A Secretaria de Polícia Militar informou que o caso está sendo apurado por meio de procedimento interno e que aguarda o resultado da perícia para esclarecer os fatos. A corporação também declarou que lamenta a morte do morador e que está colaborando com as investigações.

Os impactos da operação também atingiram a área da educação. Segundo a Secretaria Municipal de Educação, sete escolas da região tiveram o funcionamento afetado nesta quinta-feira. Outras duas unidades da rede estadual permaneceram fechadas.

No transporte público, três linhas de ônibus tiveram seus itinerários alterados de forma preventiva por questões de segurança: 133 (Largo do Machado x Terminal Gentileza), 607 (Cascadura x Rio Comprido) e 711 (Rocha Miranda x Rio Comprido), conforme informou o sindicato Rio Ônibus.

Após a ação, criminosos incendiaram um ônibus na Avenida Paulo de Frontin e bloquearam vias do bairro, aumentando ainda mais o clima de tensão.

Durante a operação, dois policiais militares ficaram feridos — um atingido de raspão e outro por estilhaços. Ambos foram atendidos.
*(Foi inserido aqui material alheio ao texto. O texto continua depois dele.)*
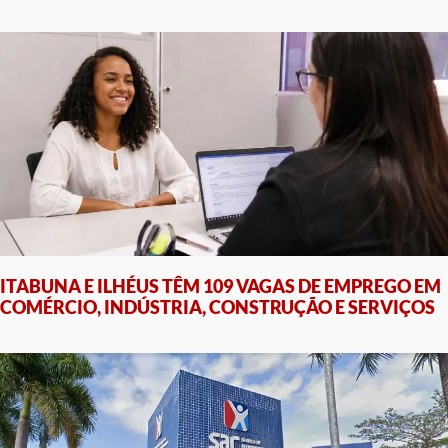
ITABUNA E ILHÉUS TÊM 109 VAGAS DE EMPREGO EM
COMÉRCIO, INDÚSTRIA, CONSTRUÇÃO E SERVIÇOS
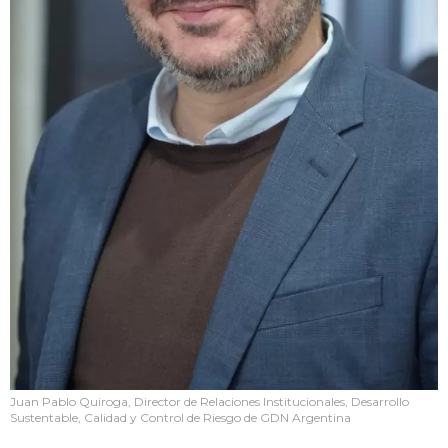
Juan Pablo Quiroga, Director de Relaciones Institucionales, Desarrollo
Sustentable, Calidad y Control de Riesgo de GDN Argentina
A mulher de Jiló também foi baleada na perna e segue internada no Hospital Municipal Souza Aguiar, com estado de saúde considerado estável.

Além das mortes, seis suspeitos foram presos. A polícia apreendeu dois fuzis, cinco pistolas, dois revólveres e grande quantidade de drogas.

Mesmo com a presença intensificada das forças de segurança, o cenário no bairro ainda é de cautela, com moradores evitando sair de casa e comerciantes sem previsão para retomar as atividades normalmente — um reflexo direto de mais um episódio de violência que marca a rotina da cidade.